We have a request to monitor a number of hosts that will reboot randomly during the day or at night and we should NOT alert on this.
What would be the best way to do this?
I know we could maybe negate notifications for these hosts but then that would stop all notifications.
We will want to alert on the other services.
you could write a powershell / bash script that is being triggered with the reboot from the underlying os that sets a downtime in checkmk through the REST API.
Or if the reboot is orchestrated by another tool, the tool could also set downtimes in checkmk via scripts or REST calls.
If that is to complex and there is no other indicator when the downtime is triggered, you could just raise the nr. of check attempts for the host checks.
We know of Checkmk users that schedule a 10 minute scheduled downtime from 7:00 to 20:00 to allow their admins to perform any short maintenence during work hours. You might extend this to a 10 minute scheduled dowtime from 0:00 to 23:59 and will only get notified if the downtime covers midnight.

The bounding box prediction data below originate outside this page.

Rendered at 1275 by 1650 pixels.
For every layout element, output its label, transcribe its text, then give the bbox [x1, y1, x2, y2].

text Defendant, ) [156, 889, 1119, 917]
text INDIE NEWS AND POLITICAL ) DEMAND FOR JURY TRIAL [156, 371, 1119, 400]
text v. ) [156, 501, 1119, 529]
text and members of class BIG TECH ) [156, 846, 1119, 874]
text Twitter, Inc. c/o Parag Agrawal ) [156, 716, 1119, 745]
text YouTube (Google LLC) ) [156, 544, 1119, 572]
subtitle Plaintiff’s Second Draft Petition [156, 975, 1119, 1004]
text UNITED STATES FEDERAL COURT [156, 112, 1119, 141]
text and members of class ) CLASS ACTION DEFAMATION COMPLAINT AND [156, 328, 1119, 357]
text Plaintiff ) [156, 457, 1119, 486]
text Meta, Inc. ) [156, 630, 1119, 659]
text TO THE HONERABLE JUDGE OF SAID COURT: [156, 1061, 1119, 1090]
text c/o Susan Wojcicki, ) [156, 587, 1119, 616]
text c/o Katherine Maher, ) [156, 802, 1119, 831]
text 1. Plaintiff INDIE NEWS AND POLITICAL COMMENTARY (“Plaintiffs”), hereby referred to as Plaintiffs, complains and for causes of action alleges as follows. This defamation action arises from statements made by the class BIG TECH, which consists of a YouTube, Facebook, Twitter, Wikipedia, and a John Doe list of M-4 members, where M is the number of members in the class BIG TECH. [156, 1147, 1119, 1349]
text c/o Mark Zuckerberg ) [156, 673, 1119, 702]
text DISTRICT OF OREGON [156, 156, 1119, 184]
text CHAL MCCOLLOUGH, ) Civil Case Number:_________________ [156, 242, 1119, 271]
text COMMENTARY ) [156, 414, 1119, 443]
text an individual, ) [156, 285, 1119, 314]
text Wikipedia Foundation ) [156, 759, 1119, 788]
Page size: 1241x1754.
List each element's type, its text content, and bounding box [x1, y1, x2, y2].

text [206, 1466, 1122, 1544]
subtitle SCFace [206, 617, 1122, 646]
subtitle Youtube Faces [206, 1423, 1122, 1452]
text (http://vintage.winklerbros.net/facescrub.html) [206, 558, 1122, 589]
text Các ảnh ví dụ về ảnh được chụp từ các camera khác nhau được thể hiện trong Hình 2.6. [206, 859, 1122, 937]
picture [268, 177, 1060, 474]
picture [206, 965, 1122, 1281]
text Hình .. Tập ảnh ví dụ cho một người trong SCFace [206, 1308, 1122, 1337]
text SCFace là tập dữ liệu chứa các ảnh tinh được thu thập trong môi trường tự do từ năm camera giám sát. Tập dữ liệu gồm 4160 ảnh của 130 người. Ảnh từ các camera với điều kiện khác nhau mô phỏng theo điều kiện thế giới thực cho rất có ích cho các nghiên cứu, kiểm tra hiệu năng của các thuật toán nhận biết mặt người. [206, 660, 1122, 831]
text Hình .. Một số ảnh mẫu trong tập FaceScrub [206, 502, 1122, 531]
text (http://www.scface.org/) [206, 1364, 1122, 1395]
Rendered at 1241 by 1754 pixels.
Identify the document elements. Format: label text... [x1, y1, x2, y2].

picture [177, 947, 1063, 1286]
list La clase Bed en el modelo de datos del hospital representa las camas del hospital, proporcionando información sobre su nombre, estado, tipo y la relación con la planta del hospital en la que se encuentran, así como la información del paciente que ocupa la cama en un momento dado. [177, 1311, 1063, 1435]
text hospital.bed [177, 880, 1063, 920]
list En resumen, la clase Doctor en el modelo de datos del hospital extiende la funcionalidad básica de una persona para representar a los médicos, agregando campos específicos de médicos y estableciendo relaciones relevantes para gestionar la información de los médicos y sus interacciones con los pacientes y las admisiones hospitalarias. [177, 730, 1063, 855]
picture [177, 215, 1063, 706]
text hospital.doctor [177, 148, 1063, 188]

Edit: This will only work out of the box for a single reboot per day.
These are personal boxes so I cannot predict when the downtime will occur. We want to essentially NOT alert for downtime but for everything else.
So from what you’ve said above this could be done by setting a scheulde from 0:00 to 23:59 but with a 24 hour schedule downtime instead of 10 minutes?
I think there are a few options here, depending on the desired behaviour and the specifics of your situation.
The simplest solution is probably to disable the host-level notifications for these hosts, but that assumes that you do not want to alert on host availability at all. Note that host notifications and service notifications are different, so you should be able to disable host notifications while retaining alerts for all of the host’s services.
If the requirement is to ignore downtime only if it is temporary because of a(n) (un)planned reboot, I think Andre’s suggestion of increasing the number of check attempts before Checkmk flags these hosts as down is probably the way to go.
Alternately, if you can be sure that there is no more than 1 reboot per day for any 1 of these hosts, Mattias’ suggestion of recurring scheduled downtimes may work.
There may be better options, but, if nothing else, you should be able to create a rule set to “Cancel previous notifications” (rather than the default “Create notification with the following parameters”), then, under Conditions, select Match host event type and match all host event types. Set additional conditions, as appropriate, to ensure you still get host event notifications for systems that require them.
Besides what was mentioned already, some alerting tools (e.g. SIGNL4) offer delayed notifications. So, if there was a temporary issue, like a server reboot but the server is up again after a few minutes you will not receive the wake-up call. Also, filtering for certain alert types can be found here.